Goal of the exercise — In the data below, find each line that contains the word "left" and copy it.
--- Data section Enclosed Below ---
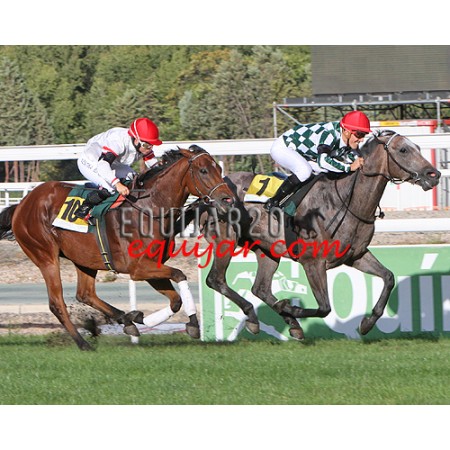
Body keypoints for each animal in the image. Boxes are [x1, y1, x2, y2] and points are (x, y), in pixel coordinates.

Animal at [0, 146, 235, 350]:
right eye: (203, 170)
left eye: (218, 168)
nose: (227, 199)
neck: (149, 209)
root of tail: (21, 205)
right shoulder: (138, 269)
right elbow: (179, 275)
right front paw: (192, 324)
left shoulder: (152, 266)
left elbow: (175, 300)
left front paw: (141, 318)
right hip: (45, 256)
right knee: (57, 303)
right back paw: (83, 343)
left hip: (84, 259)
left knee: (85, 294)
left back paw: (126, 319)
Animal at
--- End of Enclosed Data section ---
Exercise response —
left eye: (218, 168)
left shoulder: (152, 266)
left elbow: (175, 300)
left front paw: (141, 318)
left hip: (84, 259)
left knee: (85, 294)
left back paw: (126, 319)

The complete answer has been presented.